Mr. Bush was then a $100,000-a-year consultant to Harken and
the board member who made the motion to approve a partnership
that seemed to benefit Harken far more than Harvard. Harvard has
said it made a small profit from the association.
White House spokesman Dan Bartlett says the partnership was
Harvard's idea and the school "basically dictated the terms of
the investment." He said Harvard began talks with Harken in April
1986, well before Mr. Bush joined Harken. "The original
relationship had nothing to do with President Bush," he said. He
referred questions about the matter to Harken and Harvard.
Neither responded to letters and phone calls.
Mr. Bush ended up at Harken as a result of a
series of sales of the oil company he founded after earning a
master's degree from Harvard Business School. Just after Mr. Bush
joined Harken's board, Harvard Management became one of its
biggest backers, ultimately buying 30% of its stock, loaning it
millions of dollars and transferring oil properties to it.
Harken's good fortune after Mr. Bush joined often has been
questioned by political opponents. The firm bested bigger rivals
to obtain drilling rights from the Bahrain government in early
1990. But the Bahrain deal did little to improve its short-term
finances, which were in a perilous state. The board meeting
minutes from that July said the company's primary objective was
to "avoid default."
The company's response to the crisis is detailed in records
recently gathered from the Securities and Exchange Commission and
elsewhere by HarvardWatch, a student and alumni group, and the
nonpartisan Center for Public Integrity.
Harken was already technically in default at that point,
according to other company records, because it had failed to
abide by equity requirements in loan agreements with its two
primary banks. One, Bank of Boston, was demanding immediate
payment, but the other, First City Bancorp, agreed to take over
Bank of Boston loans. At the time, First City was controlled by
Robert Abboud, another supporter of the senior Mr. Bush who
attended a White House event 10 days before that bailout's
approval. In an interview, Mr. Abboud said Harvard's backing was
a key factor in First City's decision to approve the Harken
bailout and that it wasn't influenced by his relationship with
the then-president.
But that deal still left Harken with crushing debt. At the
July 1990 board meeting, Mr. Bush and the other directors decided
to "establish a 'joint venture' " with Harvard Management's
venture-capital arm, Aeneas Venture Corp., the minutes say. At
the next month's meeting, Harken President
Mikel Faulkner laid out a proposal to form a partnership with
Aeneas that would take on much of Harken's debt, moving it off
the balance sheet. The proposal also provided Harken with
desperately needed cash, in the form of fees to manage the new
entity. "After discussion, upon motion being made by Mr. Bush,"

== == ==

Exercise a =
Retype, word for word, the records from the line containing "been aspiring to" through the last line of the records.
The Harken article and the records are unrelated material.

== == ==

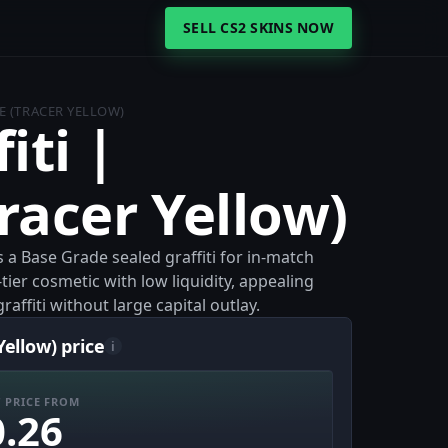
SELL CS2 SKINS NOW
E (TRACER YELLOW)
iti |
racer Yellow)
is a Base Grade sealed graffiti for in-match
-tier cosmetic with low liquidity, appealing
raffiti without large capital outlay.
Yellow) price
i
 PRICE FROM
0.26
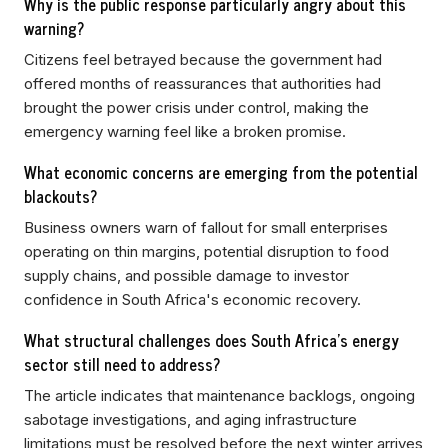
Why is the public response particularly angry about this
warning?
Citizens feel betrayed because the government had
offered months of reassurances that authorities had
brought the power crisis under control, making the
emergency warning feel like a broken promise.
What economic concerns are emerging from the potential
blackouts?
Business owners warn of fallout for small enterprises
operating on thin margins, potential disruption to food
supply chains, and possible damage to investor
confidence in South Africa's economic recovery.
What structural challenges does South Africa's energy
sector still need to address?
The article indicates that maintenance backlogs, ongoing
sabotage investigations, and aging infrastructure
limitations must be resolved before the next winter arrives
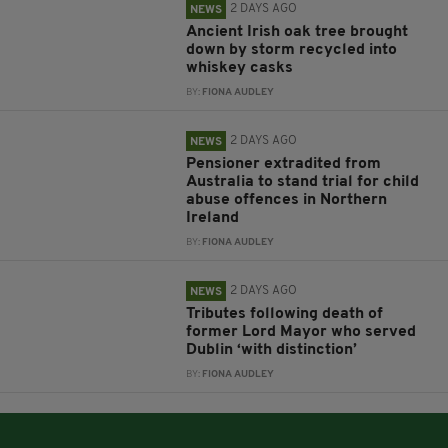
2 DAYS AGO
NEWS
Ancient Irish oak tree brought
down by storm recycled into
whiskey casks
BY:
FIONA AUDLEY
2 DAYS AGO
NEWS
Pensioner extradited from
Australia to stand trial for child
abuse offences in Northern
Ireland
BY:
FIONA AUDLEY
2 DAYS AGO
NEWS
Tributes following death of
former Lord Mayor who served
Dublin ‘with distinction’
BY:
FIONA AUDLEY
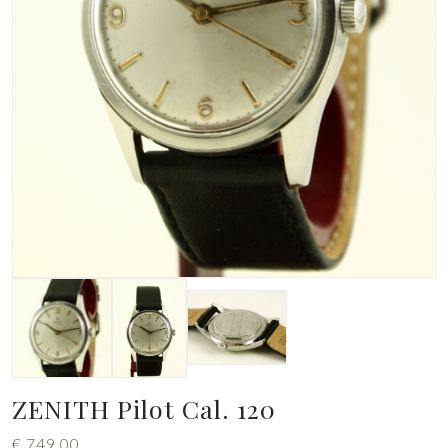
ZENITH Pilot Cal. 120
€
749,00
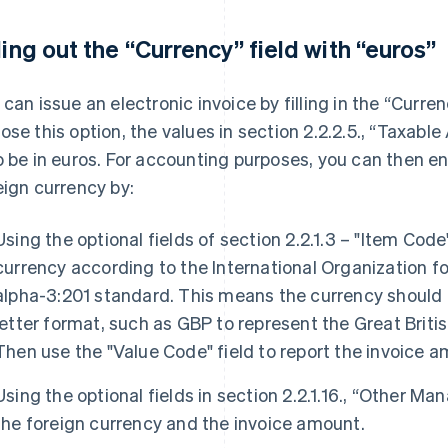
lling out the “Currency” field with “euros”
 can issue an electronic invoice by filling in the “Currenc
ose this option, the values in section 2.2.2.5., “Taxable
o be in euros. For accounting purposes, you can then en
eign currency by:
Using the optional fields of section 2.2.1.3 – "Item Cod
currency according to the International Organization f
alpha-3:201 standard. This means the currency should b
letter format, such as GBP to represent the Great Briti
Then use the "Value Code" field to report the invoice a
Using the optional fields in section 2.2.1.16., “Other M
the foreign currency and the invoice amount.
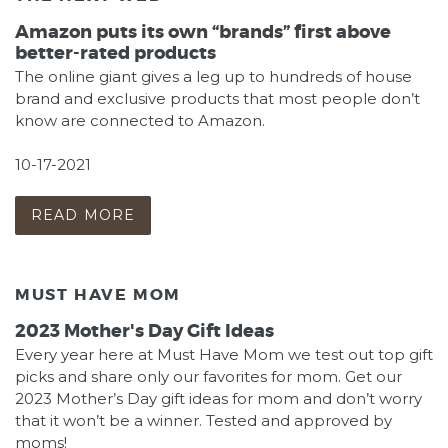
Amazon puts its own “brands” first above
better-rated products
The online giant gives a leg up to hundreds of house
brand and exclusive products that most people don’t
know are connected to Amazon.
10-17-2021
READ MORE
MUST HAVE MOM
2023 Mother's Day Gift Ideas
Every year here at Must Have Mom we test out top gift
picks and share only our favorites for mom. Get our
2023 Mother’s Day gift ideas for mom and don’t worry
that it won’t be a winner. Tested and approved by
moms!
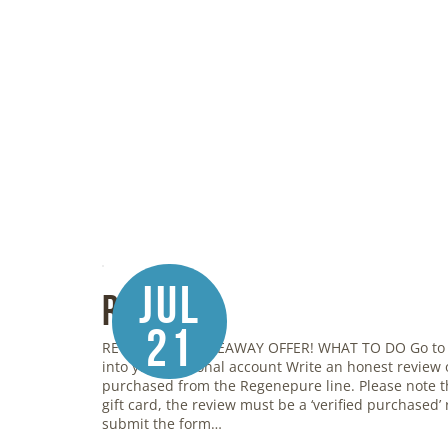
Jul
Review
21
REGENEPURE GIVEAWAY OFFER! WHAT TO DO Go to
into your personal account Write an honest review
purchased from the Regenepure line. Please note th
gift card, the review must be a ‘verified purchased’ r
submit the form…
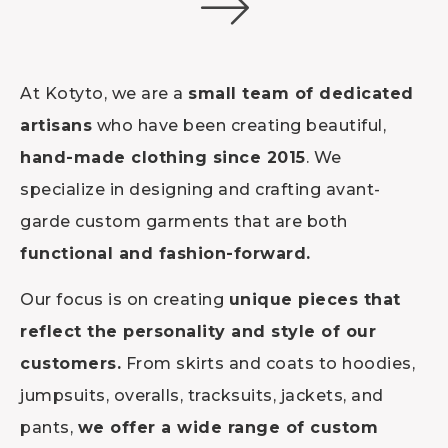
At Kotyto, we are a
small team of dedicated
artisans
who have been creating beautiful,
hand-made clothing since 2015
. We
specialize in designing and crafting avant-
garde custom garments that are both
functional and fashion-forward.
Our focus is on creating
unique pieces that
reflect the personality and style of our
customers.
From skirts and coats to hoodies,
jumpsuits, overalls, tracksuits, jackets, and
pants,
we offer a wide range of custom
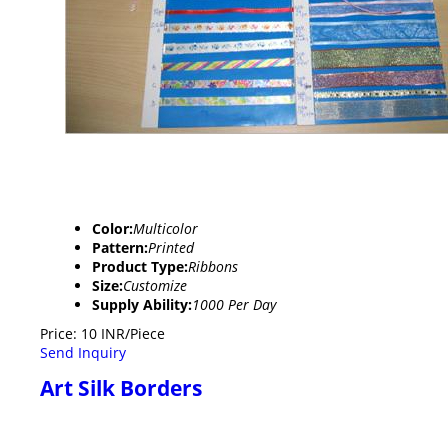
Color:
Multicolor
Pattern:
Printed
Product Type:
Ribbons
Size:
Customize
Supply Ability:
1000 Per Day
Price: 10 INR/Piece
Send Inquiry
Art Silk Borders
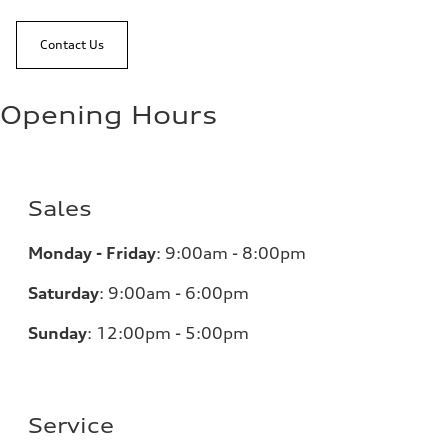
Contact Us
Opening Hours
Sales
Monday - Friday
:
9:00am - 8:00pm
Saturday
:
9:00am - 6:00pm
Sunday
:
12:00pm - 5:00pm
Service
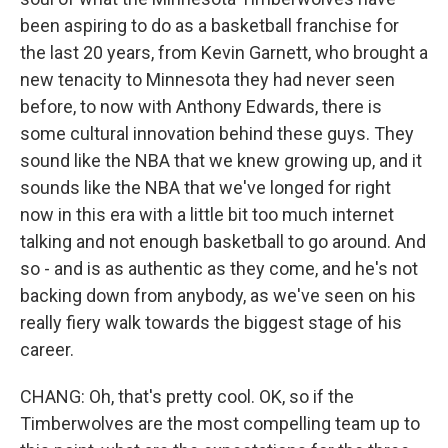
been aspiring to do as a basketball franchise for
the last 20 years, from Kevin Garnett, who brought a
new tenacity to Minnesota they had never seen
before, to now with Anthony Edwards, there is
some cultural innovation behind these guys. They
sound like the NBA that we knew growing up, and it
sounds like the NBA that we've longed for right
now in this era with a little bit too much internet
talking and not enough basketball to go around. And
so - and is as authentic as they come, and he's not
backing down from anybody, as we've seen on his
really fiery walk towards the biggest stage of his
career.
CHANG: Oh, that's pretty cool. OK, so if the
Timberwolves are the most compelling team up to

== == ==

Exercise b =
Repeat verbatim the passage of the Harken article from "Harken was already" to "the then-president.".

Result a =
been aspiring to do as a basketball franchise for
the last 20 years, from Kevin Garnett, who brought a
new tenacity to Minnesota they had never seen
before, to now with Anthony Edwards, there is
some cultural innovation behind these guys. They
sound like the NBA that we knew growing up, and it
sounds like the NBA that we've longed for right
now in this era with a little bit too much internet
talking and not enough basketball to go around. And
so - and is as authentic as they come, and he's not
backing down from anybody, as we've seen on his
really fiery walk towards the biggest stage of his
career.
CHANG: Oh, that's pretty cool. OK, so if the
Timberwolves are the most compelling team up to

Result b =
Harken was already technically in default at that point,
according to other company records, because it had failed to
abide by equity requirements in loan agreements with its two
primary banks. One, Bank of Boston, was demanding immediate
payment, but the other, First City Bancorp, agreed to take over
Bank of Boston loans. At the time, First City was controlled by
Robert Abboud, another supporter of the senior Mr. Bush who
attended a White House event 10 days before that bailout's
approval. In an interview, Mr. Abboud said Harvard's backing was
a key factor in First City's decision to approve the Harken
bailout and that it wasn't influenced by his relationship with
the then-president.